Later, when you ask the AI:

"Here's the test suite. Generate a Gold Standard implementation that satisfies these behaviors."

you've already done the hardest part. You've turned fuzzy product ideas into precise, testable, natural-language behavior.

The AI now has a clear contract. Your job shifts from "guess if this code looks right" to "check whether this code genuinely satisfies the contract".


Humans stay accountable. AI becomes responsible.
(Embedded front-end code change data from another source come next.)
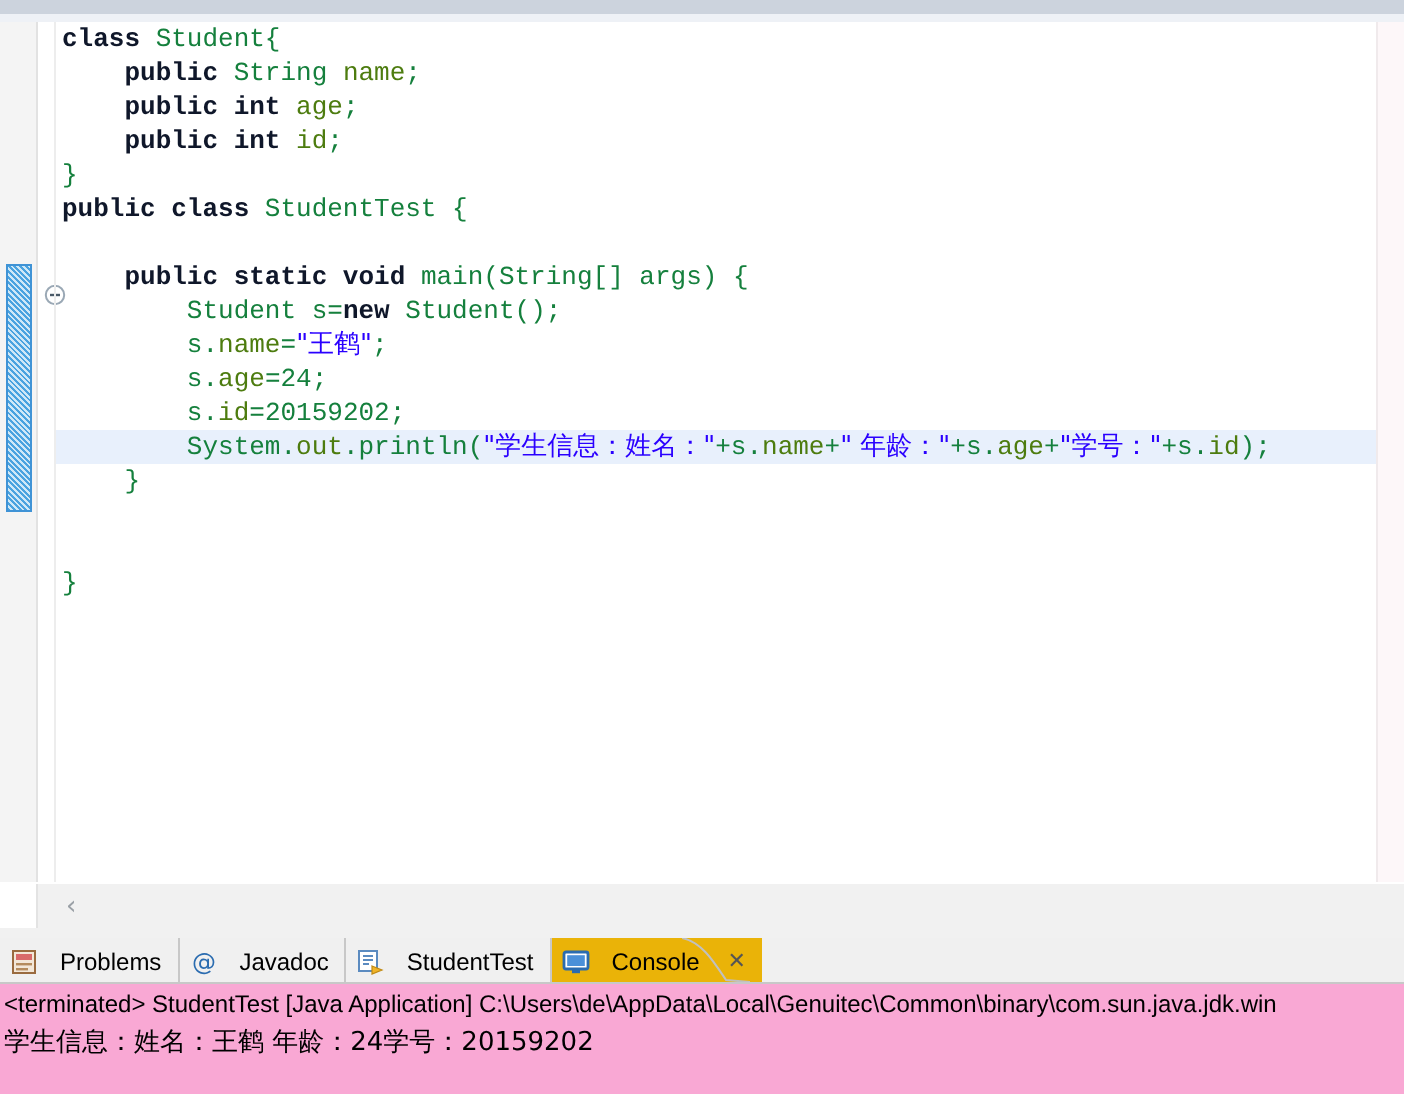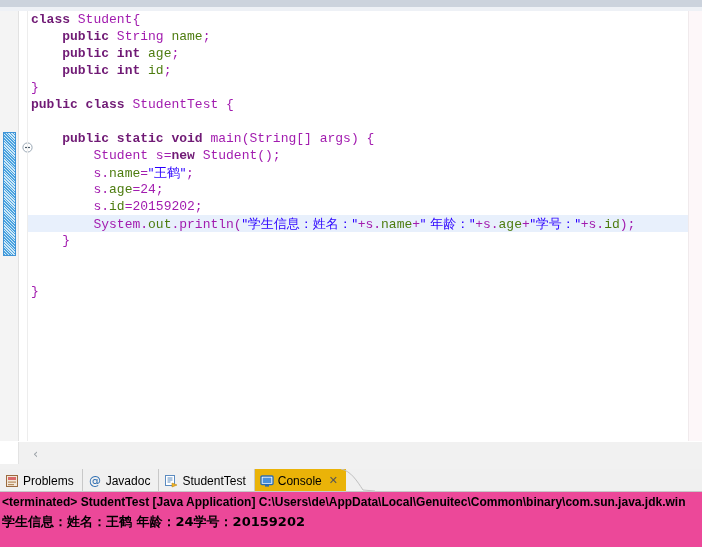--- a/index.html
+++ b/index.html
@@ -90,24 +90,24 @@
   }
   .code-line {
     height: 17px;
     padding-left: 3px;
     white-space: pre;
   }
   .code-line.hl {
     background: #e8f0fc;
     width: 658px;
   }
-  .kw { color: #701a75; font-weight: bold; }
+  .kw { color: #0f172a; font-weight: bold; }
   .fld { color: #4d7c0f; }
   .str { color: #2a00ff; }
-  .plain { color: #a21caf; }
+  .plain { color: #15803d; }
   .cjk { font-family: "DejaVu Sans", sans-serif; }
 
   
   .hscroll {
     position: absolute;
     left: 0; top: 441px;
     width: 702px; height: 28px;
     background: #f1f1f1;
     border-top: 1px solid #ffffff;
   }
@@ -142,21 +142,21 @@
   .tabs {
     position: absolute;
     left: 0; top: 0;
     display: flex;
     align-items: stretch;
     height: 23px;
   }
   .tab {
     display: flex;
     align-items: center;
-    gap: 4px;
+    gap: 11px;
     padding: 0 8px 0 5px;
     height: 23px;
     font-size: 12px;
     color: #000;
     background: #f0f0f0;
     border-right: 1px solid #c8c8c8;
     position: relative;
   }
   .tab.active {
     background: #eab308;
@@ -187,23 +187,22 @@
     width: 14px; height: 14px;
     display: inline-block;
     flex: 0 0 14px;
   }
 
   
   .console {
     position: absolute;
     left: 0; top: 492px;
     width: 702px; height: 55px;
-    background: #ec4899;
+    background: #f9a8d4;
     overflow: hidden;
-    font-weight: bold;
   }
   .console-line {
     padding: 2px 0 0 2px;
     font-size: 12px;
     line-height: 16px;
     white-space: pre;
     color: #000;
   }
   .console-line.terminated {
     font-family: "Liberation Sans", sans-serif;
GS-TDD also adds a small governance layer, inspired by the RACI model:

  • The human stays Accountable. You own correctness, security, architecture, and final approval.
  • The AI is usually Responsible. It writes tests, first implementations, and many refactorings.
  • Both can be Consulted. You can ask the AI for better tests. The AI relies on your review and edits.
  • The team is Informed. Pull requests, docs, and shared patterns make the process visible.

In practice this means:

  • The AI's allowed to move fast. It can generate tests, try an implementation, and iterate in a tight loop with the test suite.
  • Nothing ships unless a human has:
    • read and approved the tests
    • skimmed or reviewed the implementation
    • decided that it's good enough for production in this context

You're not outsourcing judgment. You're outsourcing typing and a lot of routine reasoning.


What this Ward (and the series) is here to do

This first Ward isn't the deep dive. It's the reframe.
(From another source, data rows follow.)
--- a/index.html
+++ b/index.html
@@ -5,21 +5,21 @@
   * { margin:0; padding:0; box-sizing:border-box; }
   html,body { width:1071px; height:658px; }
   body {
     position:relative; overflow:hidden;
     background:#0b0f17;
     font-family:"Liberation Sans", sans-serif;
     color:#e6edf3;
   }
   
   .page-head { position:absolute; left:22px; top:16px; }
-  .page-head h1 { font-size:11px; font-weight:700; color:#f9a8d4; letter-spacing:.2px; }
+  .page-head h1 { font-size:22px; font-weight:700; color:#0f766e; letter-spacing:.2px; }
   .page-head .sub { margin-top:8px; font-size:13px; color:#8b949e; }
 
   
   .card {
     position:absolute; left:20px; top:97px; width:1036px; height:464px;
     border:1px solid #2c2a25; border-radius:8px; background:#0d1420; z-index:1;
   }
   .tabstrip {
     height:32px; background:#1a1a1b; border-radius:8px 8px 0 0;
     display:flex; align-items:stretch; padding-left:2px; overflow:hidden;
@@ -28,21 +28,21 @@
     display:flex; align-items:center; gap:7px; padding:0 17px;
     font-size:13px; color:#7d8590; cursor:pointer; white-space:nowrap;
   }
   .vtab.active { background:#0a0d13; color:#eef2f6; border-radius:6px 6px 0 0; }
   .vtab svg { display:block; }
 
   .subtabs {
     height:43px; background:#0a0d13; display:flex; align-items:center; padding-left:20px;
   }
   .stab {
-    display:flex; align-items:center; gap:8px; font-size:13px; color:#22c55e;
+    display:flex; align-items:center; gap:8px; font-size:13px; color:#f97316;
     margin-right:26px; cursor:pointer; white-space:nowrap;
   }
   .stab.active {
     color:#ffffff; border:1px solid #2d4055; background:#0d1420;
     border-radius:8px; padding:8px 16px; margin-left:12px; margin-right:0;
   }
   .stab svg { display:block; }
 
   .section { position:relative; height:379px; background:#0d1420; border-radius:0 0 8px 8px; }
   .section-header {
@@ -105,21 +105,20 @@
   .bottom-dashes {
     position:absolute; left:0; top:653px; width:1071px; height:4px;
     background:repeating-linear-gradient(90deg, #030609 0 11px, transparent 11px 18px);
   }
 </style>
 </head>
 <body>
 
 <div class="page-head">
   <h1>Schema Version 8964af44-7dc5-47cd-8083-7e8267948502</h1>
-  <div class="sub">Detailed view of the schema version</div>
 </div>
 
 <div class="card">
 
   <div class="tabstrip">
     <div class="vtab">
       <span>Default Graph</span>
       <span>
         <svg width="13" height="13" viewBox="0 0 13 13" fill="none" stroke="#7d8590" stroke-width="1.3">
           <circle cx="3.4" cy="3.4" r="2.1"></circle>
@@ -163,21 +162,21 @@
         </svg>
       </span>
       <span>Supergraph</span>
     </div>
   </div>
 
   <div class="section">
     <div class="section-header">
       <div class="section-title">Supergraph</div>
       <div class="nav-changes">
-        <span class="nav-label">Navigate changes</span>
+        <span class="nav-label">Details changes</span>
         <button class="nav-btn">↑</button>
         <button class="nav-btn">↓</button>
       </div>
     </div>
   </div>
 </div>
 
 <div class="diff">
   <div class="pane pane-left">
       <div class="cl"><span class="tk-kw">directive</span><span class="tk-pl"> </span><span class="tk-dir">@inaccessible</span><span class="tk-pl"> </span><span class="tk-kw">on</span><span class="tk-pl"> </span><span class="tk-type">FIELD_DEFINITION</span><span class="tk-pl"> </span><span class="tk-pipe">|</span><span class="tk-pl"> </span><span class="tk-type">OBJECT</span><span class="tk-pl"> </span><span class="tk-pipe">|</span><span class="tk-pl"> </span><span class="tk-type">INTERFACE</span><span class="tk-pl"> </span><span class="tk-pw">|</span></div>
  • AI isn't just a smarter autocomplete. It behaves like a second engineer who badly needs process.
  • The answer isn't "never use AI".
  • The answer's also not "YOLO prompts in production".
  • The interesting space sits in the middle: AI-native workflows with boringly reliable outcomes.

In the upcoming Wards, we'll get much more concrete. For example:

  • How to structure BDD-style tests so they double as great AI prompts.
  • How to phrase "Gold Standard" instructions that actually change the quality of the output.
  • How to run an AI-driven "Monitored Debugging Loop" without letting it cheat or overfit to tests.
  • How to adapt GS-TDD to:
    • frontend components
    • backend services
    • legacy code and refactors
    • AI agent workflows themselves

My north star for all of this:

If a senior engineer followed this process with a decent AI, they should end up with code they're not ashamed to put their name on.
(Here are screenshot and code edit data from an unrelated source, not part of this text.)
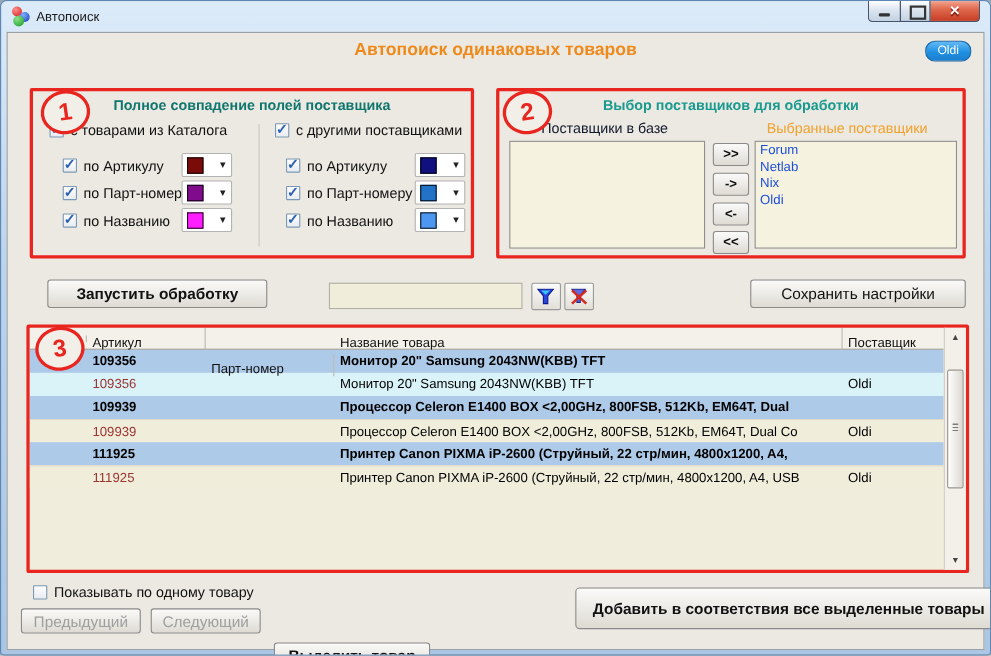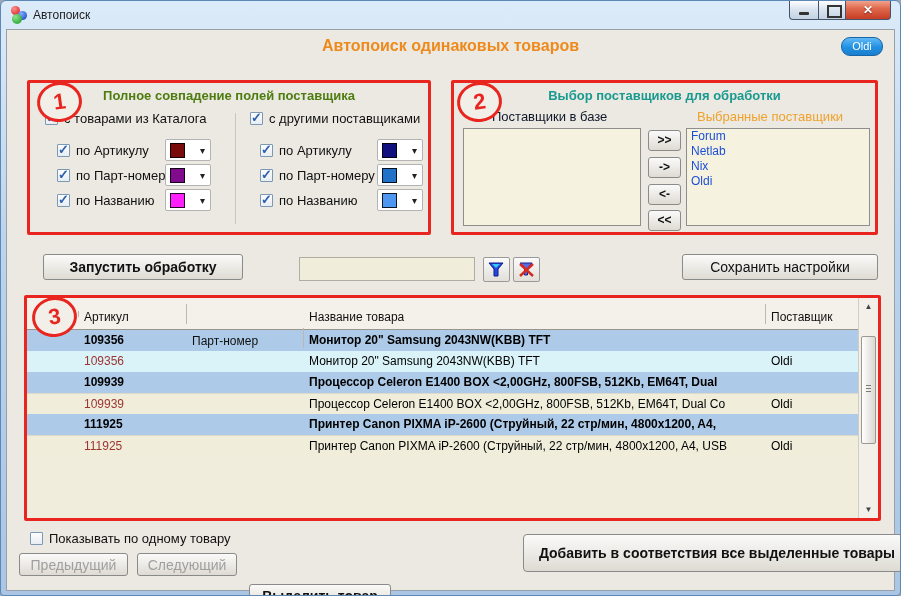--- a/index.html
+++ b/index.html
@@ -43,21 +43,21 @@
   
   .num-circle { position:absolute; width:45px; height:40px; border:3px solid #e8251f;
     border-radius:50%; background:#f1efe8; color:#e8251f; font-size:22px; font-weight:bold;
     text-align:center; line-height:34px; transform:rotate(-8deg); z-index:5; }
 
   
   .rpanel { position:absolute; border:3px solid #e8251f; border-radius:2px; }
   .panel-title { position:absolute; left:0; right:0; top:5px; text-align:center;
     font-size:13px; font-weight:bold; }
   #panel1 { left:20px; top:50px; width:404px; height:155px; }
-  #panel1 .panel-title { color:#4d7c0f; }
+  #panel1 .panel-title { color:#0f766e; }
   #panel2 { left:444px; top:50px; width:427px; height:155px; }
   #panel2 .panel-title { color:#199a8f; }
   .vdivider { position:absolute; left:205px; top:30px; bottom:8px; width:1px; background:#c9c6c0; }
 
   
   .cb { display:inline-block; width:13px; height:13px; background:linear-gradient(#fdfdfd,#e8edf2);
     border:1px solid #7b99b5; border-radius:1px; position:relative; flex:0 0 13px; }
   .cb.on::after { content:"\2713"; position:absolute; left:0px; top:-3px; font-size:13px; font-weight:bold; color:#2d61b0; }
 
   .cbrow { position:absolute; display:flex; align-items:center; gap:6px; height:22px;
@@ -85,21 +85,21 @@
     background:#f0eedb; border:1px solid #b0ada4; font-size:12px; padding:0 4px; }
   .icon-btn { position:absolute; top:227px; width:27px; height:25px; background:linear-gradient(#fbfbfa,#e2dfd8);
     border:1px solid #9a9a9a; border-radius:2px; cursor:pointer; }
   #filter-btn { left:476px; } #filter-clear-btn { left:506px; }
   .icon-btn svg { position:absolute; left:4px; top:4px; }
   #save-btn { position:absolute; left:675px; top:224px; width:196px; height:26px; font-size:14px; }
 
   
   #table-region { left:17px; top:265px; width:857px; height:226px; background:#f0eddc; }
   .grid { position:absolute; left:0; top:0; right:20px; bottom:0; overflow:hidden; }
-  .thead { display:flex; height:32px; background:#f4f1ea; border-bottom:1px solid #98958d;align-items:center; }
+  .thead { display:flex; height:20px; background:#f4f1ea; border-bottom:1px solid #98958d;align-items:center; }
   .th { font-size:12px; color:#111; padding:6px 0 0 5px; border-right:1px solid #bbb8b0; overflow:hidden; white-space:nowrap; }
   .trow { display:flex; height:21px; }
   .c { font-size:12px; padding:3px 0 0 5px; overflow:hidden; white-space:nowrap; }
   .col-ind  { width:52px;  flex:0 0 52px; }
   .col-art  { width:108px; flex:0 0 108px; }
   .col-part { width:117px; flex:0 0 117px;margin-top:48px; }
   .col-name { width:462px; flex:0 0 462px; }
   .col-sup  { flex:1 1 auto; border-right:none; }
   .trow.master { background:#adcbe9; font-weight:bold; color:#000; }
   .trow.detail.bg-cyan  { background:#daf3f8; }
No hype. No "10x engineer" cosplay. Just a calm, opinionated way to let AI do more of the typing, while you keep control of quality, architecture, and risk.


Where to go from here

If any of this felt familiar, you can treat this Ward as your baseline.

  1. Notice where you vibe code today.
    The "it looks right" moments. The rushed "eh, ship it" merges.

  2. Pick one feature or bugfix on your next task and ask:
    "What would the Gold Standard version of this look like if I made the AI work harder?"

  3. Write slightly better tests.
    Add one or two BDD-style descriptions that explain behavior in human language, not just asserts.

Small changes in how you ask the AI and how you constrain the workflow can make a big difference in the quality of what lands in main.

GS-TDD is just a name for that shift. Away from vibes, and toward verifiable, test-driven collaboration with your AI.

More patterns, prompts, and concrete walkthroughs will follow in the next Wards.


Real talk

I built this site using GS-TDD with Claude Sonnet. Every feature started with tests. The AI wrote most of the code. I reviewed everything. It works, it's tested, and I'm not embarrassed by it.

The mutation testing article you might've just read? That rate limiter was built this way. The chatbot nudging you right now? Also GS-TDD. Tests first, Gold implementation, refactor when needed.

This isn't theory. It's how this site exists.